Anyway who follows my maunderings on Facebook will know that I have quite definite views on politics, coming from a centre-left position (laced with some critical rationalist radicalisms). And of course, the Scottish independence referendum has exercised me considerably and increasingly over the last few weeks, such that here we are on the eve of poll, a true watershed in Scottish and UK-wide politics, and it seems appropriate for me to pass on some personal thoughts and conclusions.
Firstly, I will be voting NO later, this evening – this does not somehow make me a Union Jack-waving pro-faux-Britnat, nor does it make me a useful idiot for the establishment. Over the preceding months and years, since and before the Coalition took office, I have with increasing vitriol criticised and stamped on the various vicious stupidities which the Tories, aided by Nick Clegg, have heaped upon all the people of Britain. In all that time no-one has ever suggested that somehow I was a secret supporter of the status quo or a fan of Nigel ‘Mine’s a pint of smug’ Farage – yet simply by opting to remain in the same political/cultural arena as all my friends and family in England and Wales etc, I have attracted a certain degree of opprobrium. Others have suffered a lot worse. Suffice to say, I was an anti-establishment gadfly before the referendum and shall continue to be one afterwards.
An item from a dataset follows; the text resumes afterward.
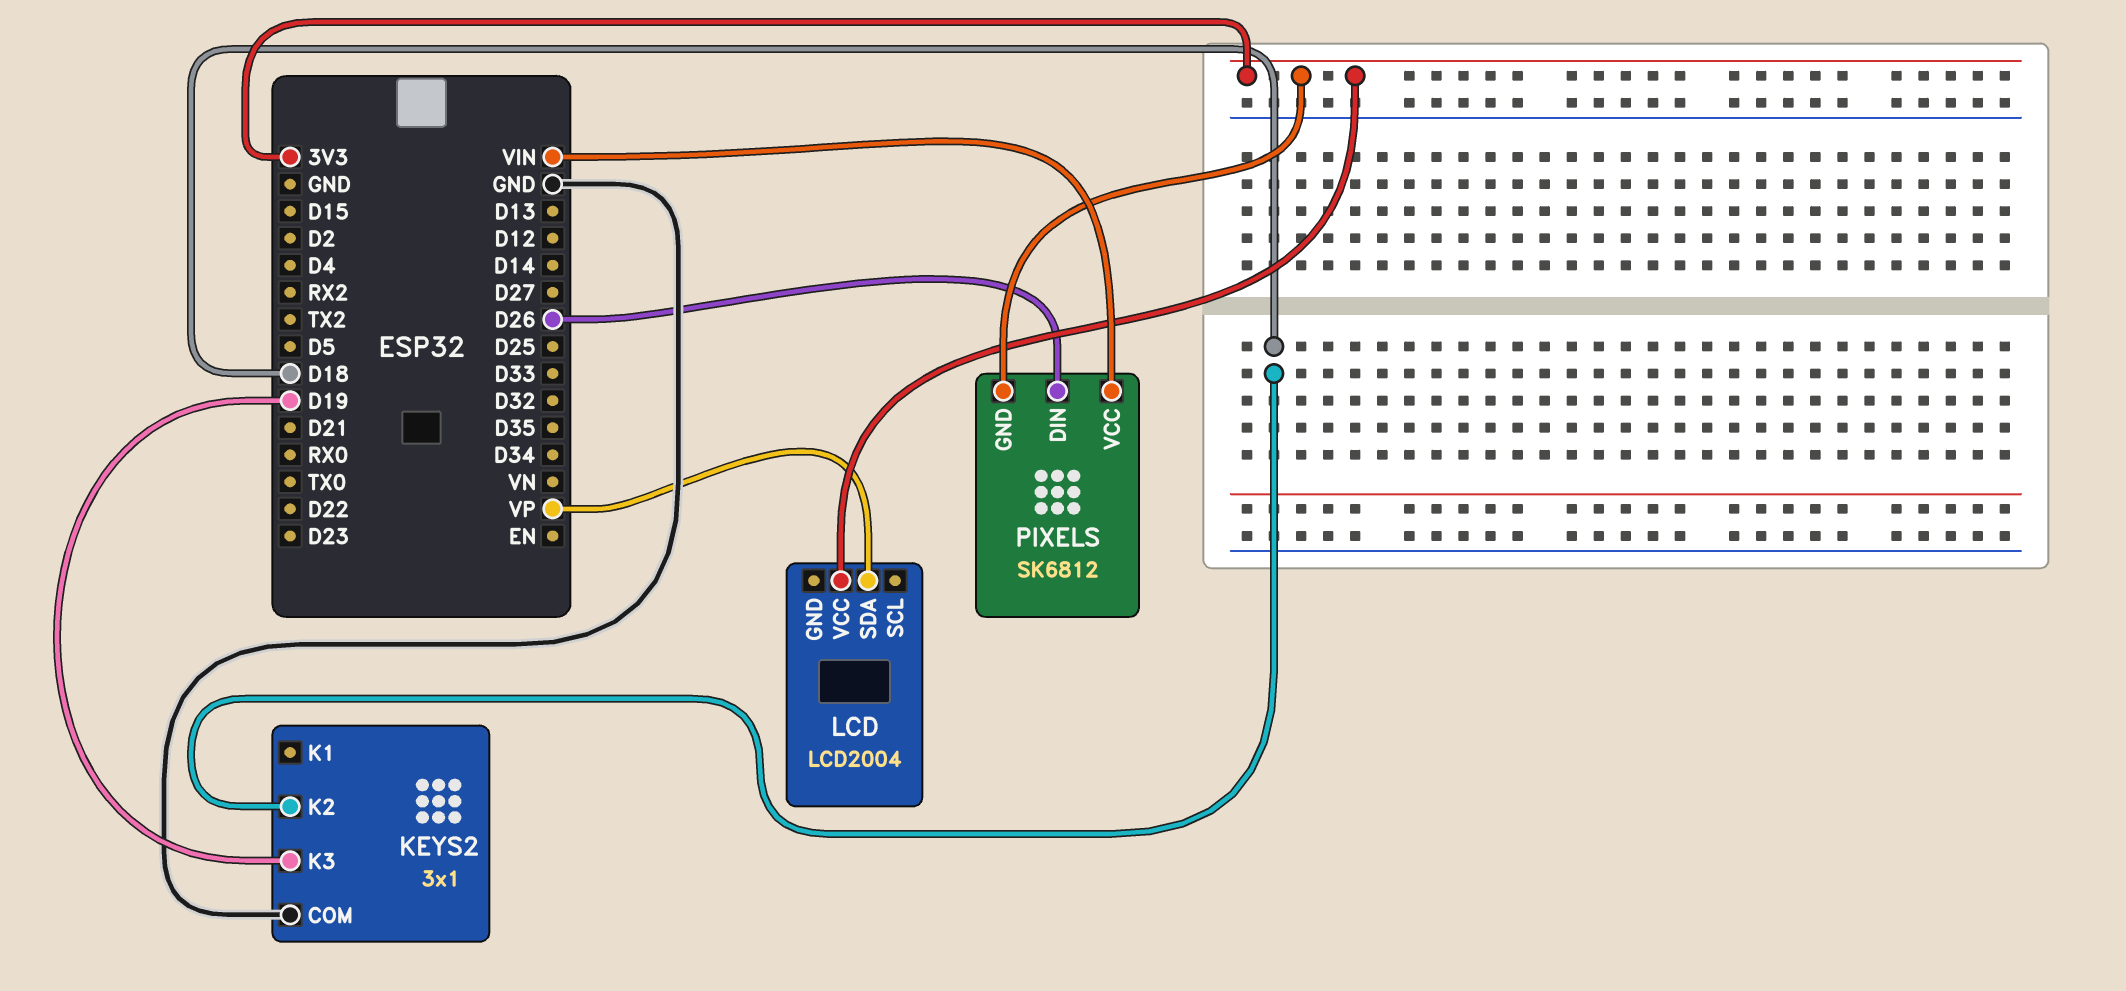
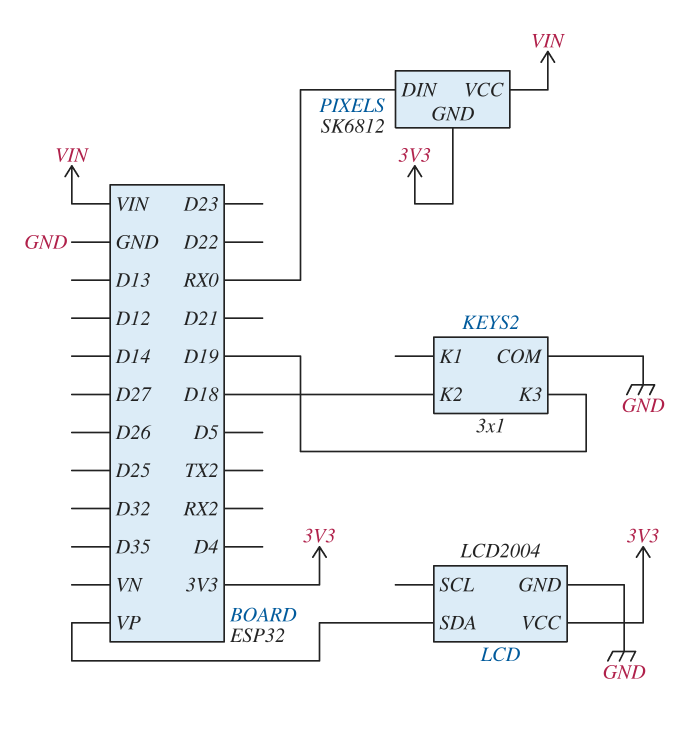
LCD pin GND: none -> GND
PIXELS pin DIN: D26 -> RX0

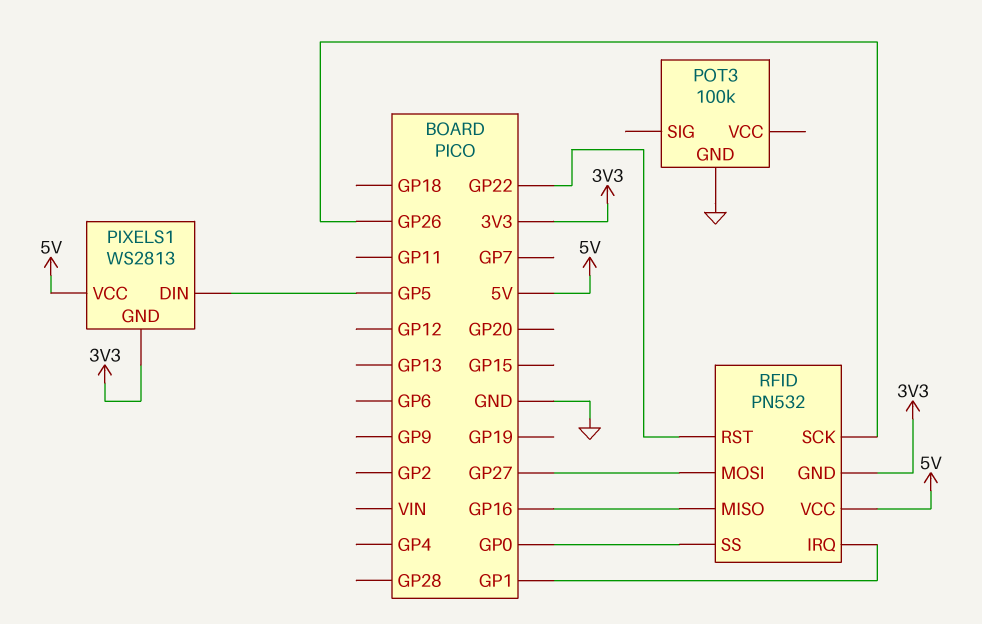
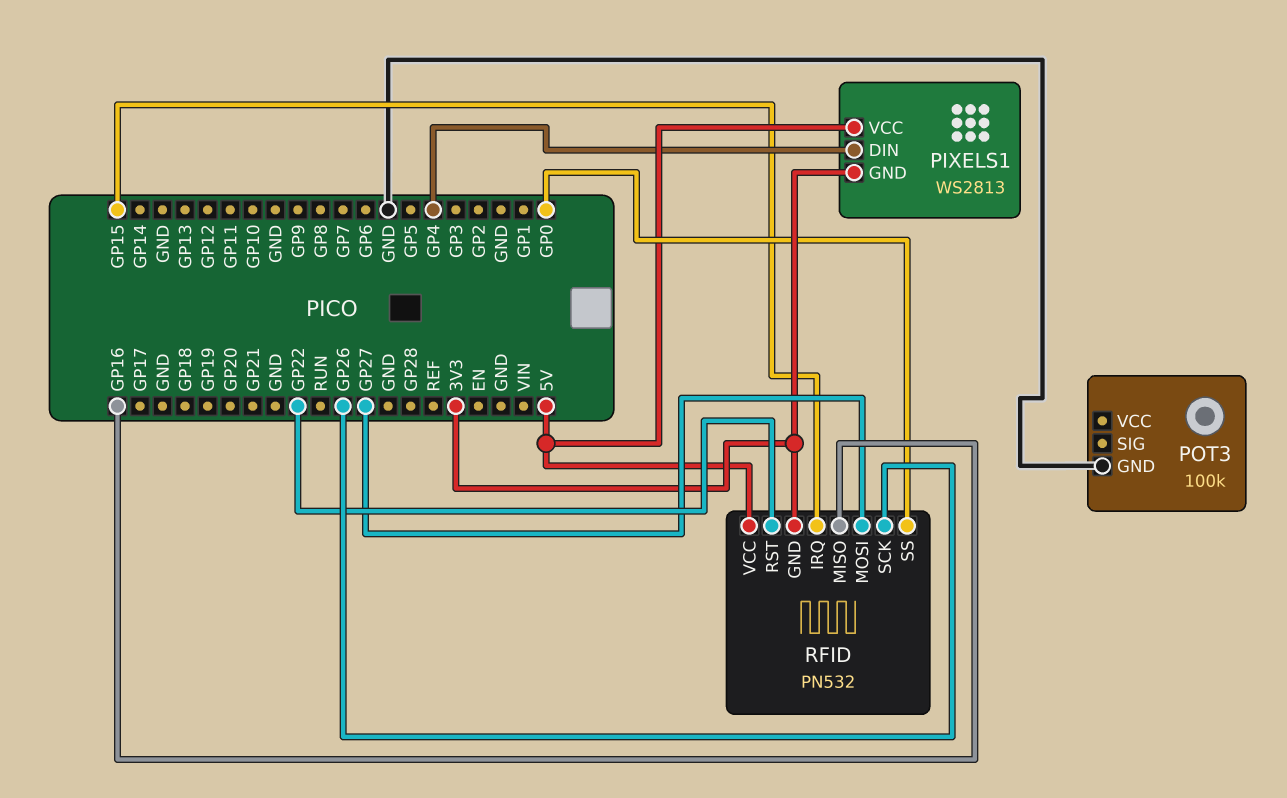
PIXELS1 pin DIN: GP5 -> GP4
RFID pin IRQ: GP1 -> GP15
I`m voting NO because the real enemy does not sit in Westminster, but on the boards of directors of Goldman Sachs, RBS, PWC, Ernst & Young, McKinsey, Capita, Serco, and a whole horde of corporate predators, financial and otherwise, who never miss the opportunity to denigrate the state while sticking their snouts in the trough and guzzling round the clock. Also, these and other far less well known companies send forth their own employees to emplacements in government as offered by the party in power. They call it secondment but in actual fact its real name is corruption and governance-capture. The YES campaign have of course pointed all this out, highlighting such noxious behaviour as more than sufficient reason for Scotland to leave the union. Trouble is, if the parties and the financial sector and their corrupt ways are as bad as YES says they are, doesnt that mean that ordinary people in England, Wales and NIreland will still be at their mercy? Without Scotland’s presence, its cultural and political weight and influence, as well as its actual House of Commons votes – wouldn’t that absence actually strengthen the dark forces which threaten to overwhelm the last vestiges of social justice and authentic democracy?
People at the bottom of the ladder, the poor, the lowpaid and benefit claimants, both disabled and not, are already faced with a scarcely believable regime of deliberate stress, trauma and cruelty that has left almost a million people adrift and penniless and forced to go to foodbanks just to eat. This is taking place everywhere, not just in Scotland, and therefore the question of whether or not to leave the UK takes on a moral dimension because leaving the UK would also mean abandoning the fight against the Stupidest Coalition in British History and, more importantly, the struggle against their backers and donors, those City investors and traders and banks and hedge funds and corporate barons whose position would be strengthened by the departure of Scotland. We all know how these deracine elites think and work: while the politicians will be running around Westminster like headless recrimination chickens, the City elite – like dark lords of the Sith – will be cool, calm and collected and working out how to turn the upheavals to their advantage.
To my mind, the financial sector and the globalised pro-corporate institutions which try to browbeat entire nations into submission are the greatest threat to democracy the world has faced for well over a generation. And, of course, climate change is waiting in the wings to bring who knows what down upon us, and honestly, would anyone with a scrap of reason and compassion trust the obscenely rich elites to look out for the interests of ordinary people when extreme weather events really start to bite? Certainly not here in Britain, which is why I’ll be voting NO because I want to be involved in the fight to kick the Coalition out, and then the fight to force the next government to do the right thing. Its bound to be hard, but we know what problems have to be fixed and we have a fairly good idea of how to fix them. Independence to my mind is a shadowy leap into the unknown which would rob the rest of the UK of the Scots’ natural elan, creativity and stubbornness, and god knows the fight against the Ungodly needs all that and more.